American journalist and writer (born 1984)

Vincent Bevins (born June 11, 1984) is an American journalist and writer. From 2011 to 2016, he worked as a foreign correspondent based in Brazil for the Los Angeles Times, after working previously in London for the Financial Times. In 2017, he moved to Jakarta and began covering Southeast Asia for The Washington Post. His work has mostly focused on international politics, the world economy, and global culture. In 2020, Bevins published The Jakarta Method, a book about United States Cold War violence in Indonesia and Latin America. The Jakarta Method received positive reviews as an exposé of U.S. complicity in anti-communist mass killings during the Cold War.

== Early life ==
Bevins was born and raised in California and attended Servite High School and the University of California, Berkeley. While at UC Berkeley, Bevins was a collegiate water polo player, competing in the 2002 NCAA Men's Water Polo Championship with the California Golden Bears team that finished in the final.

== Career ==
Bevins worked in Berlin before covering Hugo Chávez in Venezuela with The Daily Journal. He earned a master's degree in international political economy from the London School of Economics.

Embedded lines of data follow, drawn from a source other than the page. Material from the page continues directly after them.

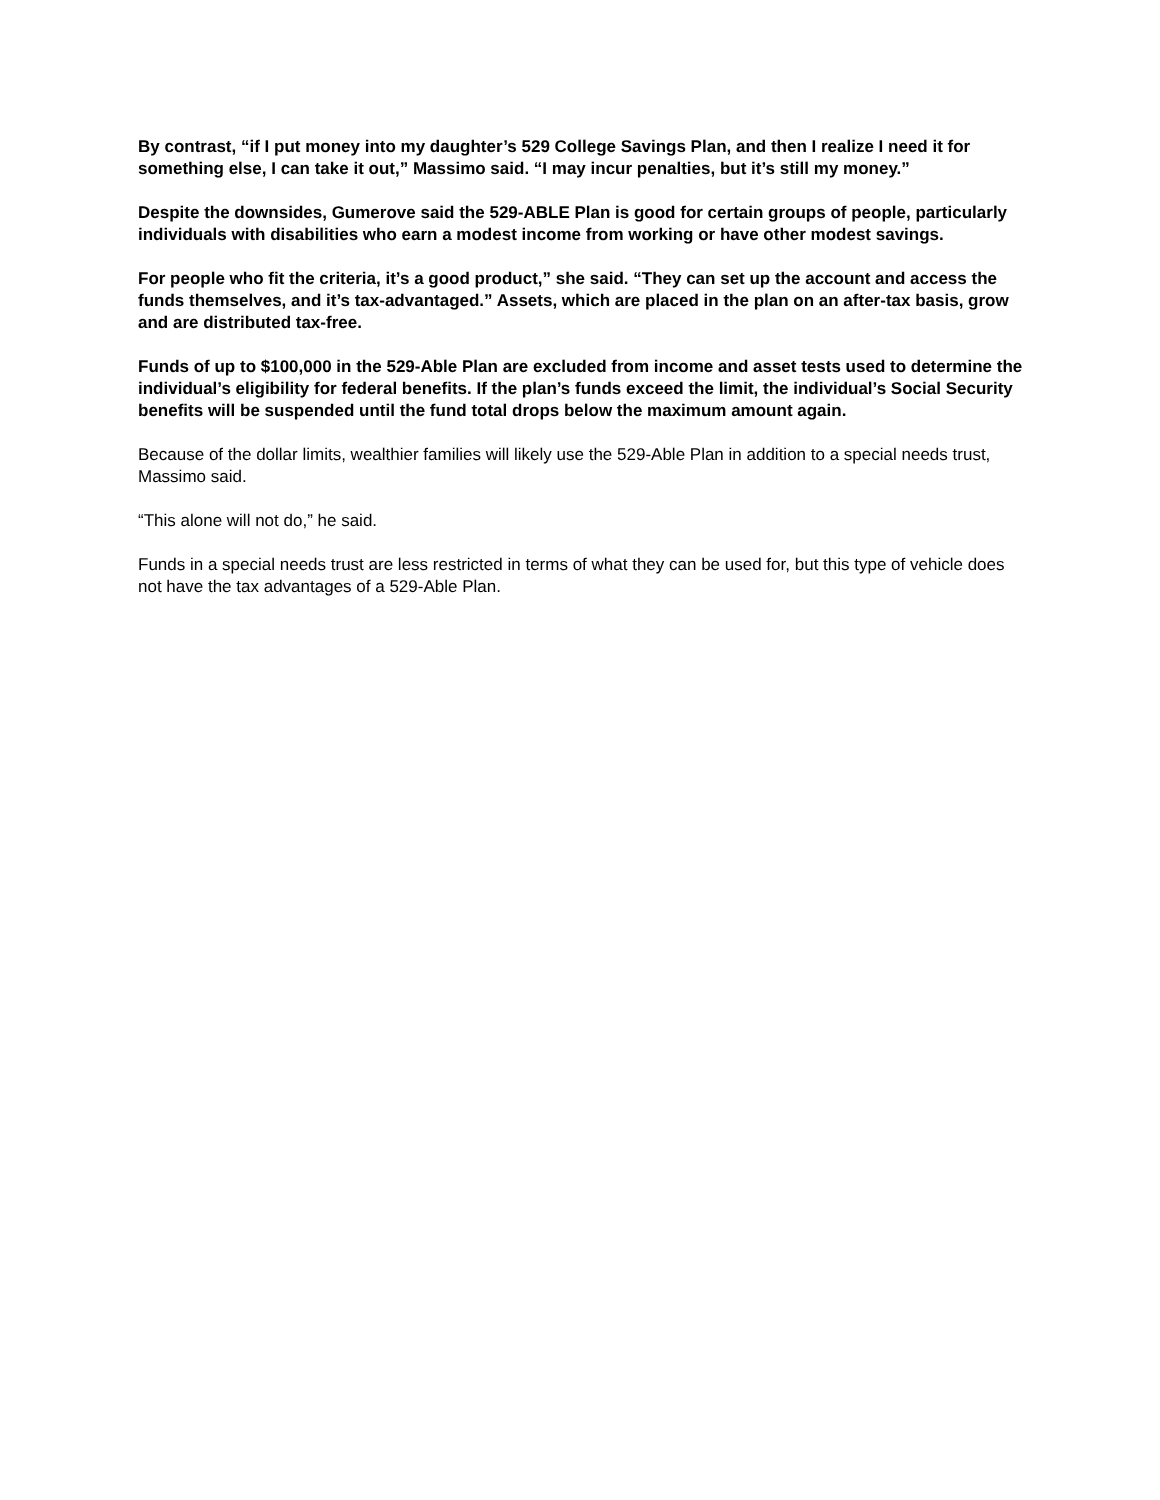By contrast, “if I put money into my daughter’s 529 College Savings Plan, and then I realize I need it for something else, I can take it out,” Massimo said. “I may incur penalties, but it’s still my money.”
Despite the downsides, Gumerove said the 529-ABLE Plan is good for certain groups of people, particularly individuals with disabilities who earn a modest income from working or have other modest savings.
For people who fit the criteria, it’s a good product,” she said. “They can set up the account and access the funds themselves, and it’s tax-advantaged.” Assets, which are placed in the plan on an after-tax basis, grow and are distributed tax-free.
Funds of up to $100,000 in the 529-Able Plan are excluded from income and asset tests used to determine the individual’s eligibility for federal benefits. If the plan’s funds exceed the limit, the individual’s Social Security benefits will be suspended until the fund total drops below the maximum amount again.
Because of the dollar limits, wealthier families will likely use the 529-Able Plan in addition to a special needs trust, Massimo said.
“This alone will not do,” he said.
Funds in a special needs trust are less restricted in terms of what they can be used for, but this type of vehicle does not have the tax advantages of a 529-Able Plan.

From 2012 to 2016, Bevins ran the "From Brazil" section of Brazilian newspaper Folha de S.Paulo, which published news and analysis from Bevins and other correspondents in Brazil. He and this group of journalists were at the center of reporting on the 2013 protests in Brazil.

In 2012, Bevins published an investigation on modern-day slavery in the Amazon rainforest. Pig iron companies in the state of Maranhão later that year agreed not to source charcoal produced using slave labor, deforestation, or invasions into indigenous lands. In 2016, Brazilian president Dilma Rousseff declared in an interview with Bevins that she did not believe that the United States Central Intelligence Agency was behind her impeachment.

Bevins sometimes writes for and appears in Brazilian media. He speaks fluent Portuguese and has also worked in Spanish and German.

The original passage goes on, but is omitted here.